I find you can get reasonable visibility of workload and individual performance by selecting a project management method and a good project management tool. Trello or Microsoft Planner work well for agile teams. If a person is stuck on the same task, or appears much less productive than their colleagues, they are either struggling or loafing. You can intervene before the behaviour becomes entrenched.

Now I have never bought into the argument that a person can work anywhere. The work we do need focus and concentration, or at the very least space to make a phone call uninterrupted. Make sure everyone has a quiet workplace and a reliable internet connection. Only a couple of years back one of my team members complained that he found it hard to work at home because he didn’t have an internet connection. Remote working was suspended until a good broadband connection was installed. Another colleague always appears on conference calls sitting on a sofa. Call me old fashioned but I don’t know how you can work without a desk for your notes and papers.

It’s as much about the environment as about the tech

Good video conferencing is not hard. Everyone likes to blame the software; in my experience it is not the software. You need a quiet space, good lighting, and a fast internet connection.
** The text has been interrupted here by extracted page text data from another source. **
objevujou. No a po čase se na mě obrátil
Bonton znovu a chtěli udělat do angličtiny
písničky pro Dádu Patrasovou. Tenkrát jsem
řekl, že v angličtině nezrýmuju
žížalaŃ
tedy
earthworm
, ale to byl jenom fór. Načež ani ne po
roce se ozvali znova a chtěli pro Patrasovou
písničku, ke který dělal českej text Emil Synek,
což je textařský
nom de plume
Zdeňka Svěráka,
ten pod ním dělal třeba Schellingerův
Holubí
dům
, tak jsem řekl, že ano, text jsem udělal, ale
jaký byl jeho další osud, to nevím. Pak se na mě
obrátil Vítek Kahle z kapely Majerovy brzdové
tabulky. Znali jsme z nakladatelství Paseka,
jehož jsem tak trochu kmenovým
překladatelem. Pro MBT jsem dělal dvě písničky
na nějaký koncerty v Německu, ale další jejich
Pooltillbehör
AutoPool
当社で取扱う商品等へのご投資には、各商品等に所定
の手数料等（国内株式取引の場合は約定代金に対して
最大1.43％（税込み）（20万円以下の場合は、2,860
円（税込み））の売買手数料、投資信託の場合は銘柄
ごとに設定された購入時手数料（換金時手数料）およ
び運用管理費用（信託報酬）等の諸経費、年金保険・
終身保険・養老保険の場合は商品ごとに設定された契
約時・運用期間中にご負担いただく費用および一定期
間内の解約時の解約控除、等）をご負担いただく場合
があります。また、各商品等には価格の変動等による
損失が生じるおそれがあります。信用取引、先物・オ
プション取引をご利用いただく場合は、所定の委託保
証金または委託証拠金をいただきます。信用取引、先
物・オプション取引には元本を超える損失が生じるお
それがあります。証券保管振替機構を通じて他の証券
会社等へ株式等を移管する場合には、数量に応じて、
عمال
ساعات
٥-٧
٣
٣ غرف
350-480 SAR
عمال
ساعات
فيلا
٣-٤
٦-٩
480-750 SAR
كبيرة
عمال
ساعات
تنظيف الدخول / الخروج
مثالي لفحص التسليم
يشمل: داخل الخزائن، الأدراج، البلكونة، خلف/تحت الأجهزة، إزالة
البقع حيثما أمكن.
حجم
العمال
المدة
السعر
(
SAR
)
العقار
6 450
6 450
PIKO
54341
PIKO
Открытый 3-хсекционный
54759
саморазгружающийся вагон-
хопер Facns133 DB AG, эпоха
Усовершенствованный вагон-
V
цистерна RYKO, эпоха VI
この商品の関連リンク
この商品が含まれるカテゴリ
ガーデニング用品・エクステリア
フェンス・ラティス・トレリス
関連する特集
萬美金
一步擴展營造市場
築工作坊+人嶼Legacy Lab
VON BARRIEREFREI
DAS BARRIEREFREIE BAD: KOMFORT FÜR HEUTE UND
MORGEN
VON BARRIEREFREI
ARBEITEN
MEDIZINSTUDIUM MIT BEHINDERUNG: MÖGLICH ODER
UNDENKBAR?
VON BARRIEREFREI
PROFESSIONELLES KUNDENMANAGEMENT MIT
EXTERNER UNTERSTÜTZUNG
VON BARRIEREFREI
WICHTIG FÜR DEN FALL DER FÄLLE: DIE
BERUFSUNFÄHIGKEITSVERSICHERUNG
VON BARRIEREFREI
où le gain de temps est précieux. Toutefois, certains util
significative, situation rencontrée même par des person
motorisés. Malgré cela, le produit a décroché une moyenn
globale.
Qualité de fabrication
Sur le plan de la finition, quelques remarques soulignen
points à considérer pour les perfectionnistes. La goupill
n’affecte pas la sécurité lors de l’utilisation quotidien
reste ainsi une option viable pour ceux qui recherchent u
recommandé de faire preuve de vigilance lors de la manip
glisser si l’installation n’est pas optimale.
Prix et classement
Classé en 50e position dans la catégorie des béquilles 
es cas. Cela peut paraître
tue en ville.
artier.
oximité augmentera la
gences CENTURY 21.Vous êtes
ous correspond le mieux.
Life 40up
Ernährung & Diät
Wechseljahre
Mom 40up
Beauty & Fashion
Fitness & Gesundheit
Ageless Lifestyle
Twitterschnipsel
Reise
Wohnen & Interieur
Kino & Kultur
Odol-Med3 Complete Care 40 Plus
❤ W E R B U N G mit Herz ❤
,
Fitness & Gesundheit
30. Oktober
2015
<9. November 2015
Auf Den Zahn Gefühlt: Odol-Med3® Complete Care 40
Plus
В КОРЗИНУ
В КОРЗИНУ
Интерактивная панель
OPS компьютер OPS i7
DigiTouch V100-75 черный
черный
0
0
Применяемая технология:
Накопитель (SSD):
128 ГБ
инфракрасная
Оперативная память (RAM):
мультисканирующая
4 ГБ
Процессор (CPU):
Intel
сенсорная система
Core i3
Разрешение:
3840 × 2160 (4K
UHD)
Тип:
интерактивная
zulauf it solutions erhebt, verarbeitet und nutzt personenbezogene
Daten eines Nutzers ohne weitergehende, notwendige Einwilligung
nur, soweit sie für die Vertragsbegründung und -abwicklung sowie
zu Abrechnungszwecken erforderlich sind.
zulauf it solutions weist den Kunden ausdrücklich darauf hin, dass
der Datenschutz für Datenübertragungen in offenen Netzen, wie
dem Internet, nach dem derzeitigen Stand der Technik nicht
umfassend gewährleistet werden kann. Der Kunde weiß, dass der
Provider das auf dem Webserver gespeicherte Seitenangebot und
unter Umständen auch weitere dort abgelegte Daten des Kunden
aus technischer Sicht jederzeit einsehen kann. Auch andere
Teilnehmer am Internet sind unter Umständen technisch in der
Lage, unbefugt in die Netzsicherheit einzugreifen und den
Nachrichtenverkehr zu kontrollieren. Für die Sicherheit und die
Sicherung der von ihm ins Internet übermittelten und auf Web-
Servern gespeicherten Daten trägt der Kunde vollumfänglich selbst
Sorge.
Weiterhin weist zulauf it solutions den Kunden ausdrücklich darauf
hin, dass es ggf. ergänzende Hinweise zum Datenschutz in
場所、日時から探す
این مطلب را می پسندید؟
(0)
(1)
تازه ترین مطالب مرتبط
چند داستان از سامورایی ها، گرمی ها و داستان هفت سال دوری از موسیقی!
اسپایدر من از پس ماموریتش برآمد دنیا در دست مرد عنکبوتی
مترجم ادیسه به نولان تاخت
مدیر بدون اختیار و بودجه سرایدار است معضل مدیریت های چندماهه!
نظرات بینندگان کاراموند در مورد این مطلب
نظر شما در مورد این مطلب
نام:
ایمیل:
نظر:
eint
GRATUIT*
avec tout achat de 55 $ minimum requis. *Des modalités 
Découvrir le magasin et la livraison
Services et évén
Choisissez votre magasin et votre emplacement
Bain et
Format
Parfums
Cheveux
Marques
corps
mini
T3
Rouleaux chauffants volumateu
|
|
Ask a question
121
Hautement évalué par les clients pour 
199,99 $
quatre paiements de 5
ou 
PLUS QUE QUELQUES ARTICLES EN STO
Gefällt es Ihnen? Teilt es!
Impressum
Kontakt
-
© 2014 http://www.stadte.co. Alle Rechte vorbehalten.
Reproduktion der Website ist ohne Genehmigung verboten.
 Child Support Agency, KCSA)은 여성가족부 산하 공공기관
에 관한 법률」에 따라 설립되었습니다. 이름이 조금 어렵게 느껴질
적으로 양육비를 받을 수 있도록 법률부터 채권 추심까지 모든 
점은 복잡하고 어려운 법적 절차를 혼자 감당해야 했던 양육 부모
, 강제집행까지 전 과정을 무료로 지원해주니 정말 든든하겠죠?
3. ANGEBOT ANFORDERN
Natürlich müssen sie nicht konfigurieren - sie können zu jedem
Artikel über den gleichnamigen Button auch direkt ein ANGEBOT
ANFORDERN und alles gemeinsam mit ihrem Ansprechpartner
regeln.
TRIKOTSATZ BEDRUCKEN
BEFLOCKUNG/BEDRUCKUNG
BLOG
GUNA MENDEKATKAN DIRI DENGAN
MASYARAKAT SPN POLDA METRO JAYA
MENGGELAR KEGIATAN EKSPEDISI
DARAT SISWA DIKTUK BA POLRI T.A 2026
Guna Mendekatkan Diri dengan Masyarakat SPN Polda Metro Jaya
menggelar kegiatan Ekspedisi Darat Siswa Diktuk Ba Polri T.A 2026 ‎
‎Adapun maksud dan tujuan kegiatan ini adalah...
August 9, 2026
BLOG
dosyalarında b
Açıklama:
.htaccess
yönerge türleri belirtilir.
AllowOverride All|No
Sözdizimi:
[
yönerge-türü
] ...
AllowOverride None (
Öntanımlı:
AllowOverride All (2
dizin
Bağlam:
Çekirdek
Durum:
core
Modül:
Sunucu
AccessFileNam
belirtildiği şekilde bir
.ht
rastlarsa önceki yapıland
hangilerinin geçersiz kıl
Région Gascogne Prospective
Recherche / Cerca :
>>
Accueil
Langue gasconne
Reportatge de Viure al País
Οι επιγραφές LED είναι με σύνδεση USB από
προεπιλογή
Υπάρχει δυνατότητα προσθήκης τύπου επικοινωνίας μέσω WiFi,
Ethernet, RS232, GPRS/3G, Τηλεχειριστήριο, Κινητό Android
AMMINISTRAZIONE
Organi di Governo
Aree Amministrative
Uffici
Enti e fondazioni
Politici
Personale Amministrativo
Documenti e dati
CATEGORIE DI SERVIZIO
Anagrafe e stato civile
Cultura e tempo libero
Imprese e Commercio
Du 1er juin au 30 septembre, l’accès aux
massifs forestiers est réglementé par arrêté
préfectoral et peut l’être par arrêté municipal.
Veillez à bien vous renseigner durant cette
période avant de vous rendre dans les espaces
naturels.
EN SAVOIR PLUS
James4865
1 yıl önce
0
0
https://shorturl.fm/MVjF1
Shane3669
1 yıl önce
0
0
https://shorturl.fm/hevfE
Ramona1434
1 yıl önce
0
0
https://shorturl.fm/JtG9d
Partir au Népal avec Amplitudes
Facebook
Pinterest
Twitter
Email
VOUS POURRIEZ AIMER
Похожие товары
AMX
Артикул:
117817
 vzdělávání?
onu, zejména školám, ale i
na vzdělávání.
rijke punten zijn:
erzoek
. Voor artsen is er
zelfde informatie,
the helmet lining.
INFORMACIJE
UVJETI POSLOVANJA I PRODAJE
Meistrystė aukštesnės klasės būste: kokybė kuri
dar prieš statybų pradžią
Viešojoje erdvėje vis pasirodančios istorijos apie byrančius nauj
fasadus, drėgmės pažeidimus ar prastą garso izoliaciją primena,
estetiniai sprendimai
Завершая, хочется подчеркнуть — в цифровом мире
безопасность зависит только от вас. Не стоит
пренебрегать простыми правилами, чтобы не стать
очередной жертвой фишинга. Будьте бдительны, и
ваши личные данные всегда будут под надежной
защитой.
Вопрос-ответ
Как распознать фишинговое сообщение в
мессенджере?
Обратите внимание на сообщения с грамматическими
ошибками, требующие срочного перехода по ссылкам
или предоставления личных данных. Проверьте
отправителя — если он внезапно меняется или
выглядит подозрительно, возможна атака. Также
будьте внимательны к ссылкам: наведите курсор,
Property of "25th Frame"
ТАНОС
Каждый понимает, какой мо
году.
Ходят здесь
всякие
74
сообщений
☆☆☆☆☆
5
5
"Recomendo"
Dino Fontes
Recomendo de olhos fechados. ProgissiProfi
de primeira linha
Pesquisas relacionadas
If you have a poor internet connection and lots of background noise, there is nothing Skype can do for you. No one has ever had a good VC from a coffee shop, or worse an airport departure lounge. That might be necessary on occasion but if it becomes a norm you are going to be forever plagued by interruptions and lack of focus on the matter at hand.

Finally, I need to remember that remote working isn’t for everyone and needs to be embarked upon with care. Some people find it is easier to focus when they are by themselves, some don’t. Some people find it just too tempting to skip work. Even with all the technology and process and meetings, for some projects and some people, remote working really doesn’t work and a physical hub, an office, is a necessity. Beware of progressing with remote work policies too quickly; reversing a remote working policy, as Marissa Mayer found out, really is hard work.